Great point, John. Irene
Vermont has spent more than $455 million in the last six years on its homeless citizens. The state pays nearly $60,000 per year to house just one homeless person in a motel. Emergency care visit cost on average $3,700; that’s $18,500 spent per year for the average person and $44,400 spent per year for the highest users of emergency departments in Vermont. The State of Vermont pays approximately $100 per day for each homeless, or unhoused person. The human costs and the costs to Vermont’s children and to Vermont’s future are incalculable.
A human body can be cryogenically frozen and stored indefinitely for as low as $28,000 by a commercial company. Surely, as we have the nation’s most popular governor, the State of Vermont could realize far greater efficiencies of economy. Freezing and stacking our neighbors like cord-wood is clearly not a permanent solution to homelessness in Vermont and is at best temporary. Such a project does allow Vermonters to do what they do best and that is to do nothing while pretending to do something, while feigning concern or moral outrage and ultimately passing on the responsibility to others at some other time.
The proposal could be funded off the state books as it were. Vermont’s legion of nonprofits that already soak up millions of dollars annually with no apparent return on investment could sponsor “unhoused” individuals, or indeed, entire families to be frozen, thereby increasing economy of scale. Local Vermont businesses could sponsor the freezing of those presently almost frozen anyway in the middle of a Vermont winter, who are presently defecating and fornicating in stolen tents outside their very doorsteps, or the woman and her child who were sleeping in the Montpelier visitors information center on State Street.

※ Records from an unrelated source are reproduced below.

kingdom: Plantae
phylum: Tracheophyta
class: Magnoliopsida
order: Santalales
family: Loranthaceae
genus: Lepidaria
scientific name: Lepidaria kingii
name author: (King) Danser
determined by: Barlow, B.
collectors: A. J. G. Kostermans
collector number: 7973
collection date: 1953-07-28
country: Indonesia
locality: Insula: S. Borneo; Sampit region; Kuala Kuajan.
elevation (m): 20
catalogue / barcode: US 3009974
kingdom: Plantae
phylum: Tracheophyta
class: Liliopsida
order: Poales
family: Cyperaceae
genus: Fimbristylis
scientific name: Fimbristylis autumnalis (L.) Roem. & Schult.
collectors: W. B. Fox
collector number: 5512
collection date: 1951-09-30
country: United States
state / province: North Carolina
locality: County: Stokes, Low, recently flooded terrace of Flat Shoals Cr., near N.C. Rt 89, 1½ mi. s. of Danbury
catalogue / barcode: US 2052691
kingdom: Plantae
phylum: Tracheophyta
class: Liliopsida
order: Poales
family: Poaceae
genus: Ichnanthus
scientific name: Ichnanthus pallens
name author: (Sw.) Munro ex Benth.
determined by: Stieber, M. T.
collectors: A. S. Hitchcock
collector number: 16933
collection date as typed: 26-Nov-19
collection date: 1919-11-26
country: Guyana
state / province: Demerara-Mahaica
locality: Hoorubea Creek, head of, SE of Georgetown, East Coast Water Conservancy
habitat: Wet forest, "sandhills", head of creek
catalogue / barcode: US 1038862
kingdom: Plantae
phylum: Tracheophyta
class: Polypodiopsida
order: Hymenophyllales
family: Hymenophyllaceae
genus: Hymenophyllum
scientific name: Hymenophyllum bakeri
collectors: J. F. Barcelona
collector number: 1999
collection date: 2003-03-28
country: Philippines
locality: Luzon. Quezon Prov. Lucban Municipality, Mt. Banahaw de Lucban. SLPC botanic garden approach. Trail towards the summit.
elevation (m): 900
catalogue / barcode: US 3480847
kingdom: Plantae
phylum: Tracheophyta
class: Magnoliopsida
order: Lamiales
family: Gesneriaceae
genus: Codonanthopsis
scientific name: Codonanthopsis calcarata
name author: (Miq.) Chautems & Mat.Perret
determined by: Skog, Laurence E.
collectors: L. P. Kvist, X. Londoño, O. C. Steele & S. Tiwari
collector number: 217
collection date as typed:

It is now over 100 years since the Vermont Legislature passed it’s first proposed eugenical sterilization law, which was later enacted into law. Despite sterilizing over 2,200 Vermonters, peaking in 1966 (yes, that’s documented) the dehumanizing brutalization of Vermont’s most marginalized citizens never accomplished anything other than the forced brutalization of other human beings and the attempted genocidal extermination of entire social classes in Vermont.
The Vermont Senate and House are back in their first session of 2024 today. Let’s this start this year off right and present a bill in the legislature to get the freeloading homeless, who are presently living the good Vermont lifestyle for free in a generously subsidized existence, off of the scenic hallowed streets of Vermont.
Freeze the Homeless!
Now this is real outside-the-box thinking.
An excellent proposal, one which incidentally provides you with a ready supply of fresh meat to feed the unfrozen whenever needed. Simply go out back to the pile and pry a small one off. For “A young healthy child well nursed is, at a year old, a most delicious nourishing and wholesome food, whether stewed, roasted, baked or boiled; and I make no doubt that it will equally serve in a fricassee or a ragout.”
“that is to do nothing while pretending to do something, while feigning concern or moral outrage and ultimately passing on the responsibility to others at some other time.”
This is not just in Vermont, but this is the American way of thinking.